**課題の内容**: 保育士のキャリアアップ研修に関する文章にある「役職によって、求められる経験年数や、受講する研修科目が異なることがわかります。」という一文を、英語に訳してもらえますか？

**読む文章**:
園の状況に合わせて受講分野を決定できますが、経験年数や役職によって受講対象となる分野が異なるようです。
また、「保育実践研修」については、保育の実務経験が少ない方や潜在保育士さんが対象となるようです。
他にも、副主任保育士であれば、将来的に主任や園長など園の中核を担う人材を目指すために、「マネジメント」の受講が必須となります。
新役職になるための条件
それぞれの役職へのキャリアアップの条件は下記のとおりです。
役職によって、求められる経験年数や、受講する研修科目が異なることがわかります。
研修を受講する際には、科目数や分野に気をつけるとよさそうですね。
保育士等キャリアアップ研修受講で給料はどう変わる?
キャリアアップ研修を受講し、新役職につくことができれば以下のような処遇が期待できるようです。
具体的な手当の金額は下記の通りとなります。
- 職務分野別リーダー:月額5000円以上
- 専門リーダー・副主任保育士:月額最大4万円
園に分配される処遇改善費から保育士さんに手当が支払われますが、支給対象となる保育士さんは園の職員数によって決められます。

**表示情報**:
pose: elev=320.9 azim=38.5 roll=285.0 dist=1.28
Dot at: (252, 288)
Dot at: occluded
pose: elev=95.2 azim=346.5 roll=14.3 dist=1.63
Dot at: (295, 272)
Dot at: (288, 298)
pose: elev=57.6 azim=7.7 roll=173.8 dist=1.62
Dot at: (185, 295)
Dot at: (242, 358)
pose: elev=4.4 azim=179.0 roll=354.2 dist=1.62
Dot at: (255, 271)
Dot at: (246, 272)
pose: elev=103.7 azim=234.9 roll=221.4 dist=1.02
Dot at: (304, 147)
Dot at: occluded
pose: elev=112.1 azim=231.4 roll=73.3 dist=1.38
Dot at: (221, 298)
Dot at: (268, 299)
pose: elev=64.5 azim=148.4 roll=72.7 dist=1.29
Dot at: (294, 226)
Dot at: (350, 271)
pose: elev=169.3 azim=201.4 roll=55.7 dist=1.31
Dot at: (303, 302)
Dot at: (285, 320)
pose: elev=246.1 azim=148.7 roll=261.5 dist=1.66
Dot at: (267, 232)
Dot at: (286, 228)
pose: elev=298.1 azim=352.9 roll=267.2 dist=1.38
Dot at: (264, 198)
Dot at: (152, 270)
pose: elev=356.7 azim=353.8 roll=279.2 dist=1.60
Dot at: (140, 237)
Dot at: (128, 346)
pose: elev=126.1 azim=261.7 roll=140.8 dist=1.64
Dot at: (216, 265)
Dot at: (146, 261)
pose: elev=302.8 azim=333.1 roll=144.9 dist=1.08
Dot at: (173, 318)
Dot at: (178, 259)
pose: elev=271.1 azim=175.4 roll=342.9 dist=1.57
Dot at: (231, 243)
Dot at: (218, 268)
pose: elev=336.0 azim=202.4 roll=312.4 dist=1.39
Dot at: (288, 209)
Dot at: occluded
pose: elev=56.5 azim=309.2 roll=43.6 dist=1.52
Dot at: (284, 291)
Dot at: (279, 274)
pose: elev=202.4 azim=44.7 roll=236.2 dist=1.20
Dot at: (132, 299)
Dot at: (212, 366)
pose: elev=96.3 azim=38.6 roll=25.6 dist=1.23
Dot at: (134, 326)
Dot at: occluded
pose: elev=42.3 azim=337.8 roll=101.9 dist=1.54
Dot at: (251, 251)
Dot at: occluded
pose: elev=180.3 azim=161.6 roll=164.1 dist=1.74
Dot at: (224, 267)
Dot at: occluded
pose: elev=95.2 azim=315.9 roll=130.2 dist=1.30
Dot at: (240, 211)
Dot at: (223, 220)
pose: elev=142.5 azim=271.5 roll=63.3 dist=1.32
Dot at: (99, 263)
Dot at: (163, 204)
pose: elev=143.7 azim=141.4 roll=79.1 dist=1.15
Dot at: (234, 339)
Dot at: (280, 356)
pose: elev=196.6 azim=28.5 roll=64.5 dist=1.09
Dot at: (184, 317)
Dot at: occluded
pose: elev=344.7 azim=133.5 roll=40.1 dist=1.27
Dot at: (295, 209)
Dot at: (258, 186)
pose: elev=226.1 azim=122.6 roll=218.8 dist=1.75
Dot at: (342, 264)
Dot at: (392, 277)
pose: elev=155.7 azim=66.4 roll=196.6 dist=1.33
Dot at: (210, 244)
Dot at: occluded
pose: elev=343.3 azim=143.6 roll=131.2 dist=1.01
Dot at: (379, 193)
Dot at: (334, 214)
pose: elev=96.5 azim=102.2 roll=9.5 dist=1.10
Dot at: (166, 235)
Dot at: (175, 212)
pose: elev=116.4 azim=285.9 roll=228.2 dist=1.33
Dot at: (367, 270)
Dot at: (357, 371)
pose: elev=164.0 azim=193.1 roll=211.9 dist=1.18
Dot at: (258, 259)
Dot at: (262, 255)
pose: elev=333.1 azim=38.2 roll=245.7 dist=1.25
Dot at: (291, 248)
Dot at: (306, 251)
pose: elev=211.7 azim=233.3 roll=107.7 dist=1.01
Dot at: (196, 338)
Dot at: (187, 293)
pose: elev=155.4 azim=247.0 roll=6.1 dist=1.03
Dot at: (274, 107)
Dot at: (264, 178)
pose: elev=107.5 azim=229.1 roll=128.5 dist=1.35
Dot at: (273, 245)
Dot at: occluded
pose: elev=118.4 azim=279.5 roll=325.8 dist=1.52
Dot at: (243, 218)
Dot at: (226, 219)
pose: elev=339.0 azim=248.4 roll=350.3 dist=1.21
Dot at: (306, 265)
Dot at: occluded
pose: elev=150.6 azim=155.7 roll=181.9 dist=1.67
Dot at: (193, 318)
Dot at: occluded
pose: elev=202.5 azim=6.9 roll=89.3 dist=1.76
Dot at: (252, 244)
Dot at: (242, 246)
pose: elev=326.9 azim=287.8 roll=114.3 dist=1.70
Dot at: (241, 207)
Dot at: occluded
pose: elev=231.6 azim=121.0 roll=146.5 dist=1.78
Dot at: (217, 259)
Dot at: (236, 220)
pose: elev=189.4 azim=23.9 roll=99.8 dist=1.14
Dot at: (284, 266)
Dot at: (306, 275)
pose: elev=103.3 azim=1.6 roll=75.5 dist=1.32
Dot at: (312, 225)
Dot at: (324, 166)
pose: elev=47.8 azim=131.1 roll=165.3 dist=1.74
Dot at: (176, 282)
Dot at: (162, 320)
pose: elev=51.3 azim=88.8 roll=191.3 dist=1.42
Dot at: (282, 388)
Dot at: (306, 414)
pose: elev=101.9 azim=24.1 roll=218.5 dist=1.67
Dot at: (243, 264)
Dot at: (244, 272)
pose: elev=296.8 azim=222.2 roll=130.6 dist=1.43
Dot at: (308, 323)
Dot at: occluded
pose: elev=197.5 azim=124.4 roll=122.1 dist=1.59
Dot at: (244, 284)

**回答全文**: It is clear that the required years of experience and the training subjects to be taken differ depending on the position.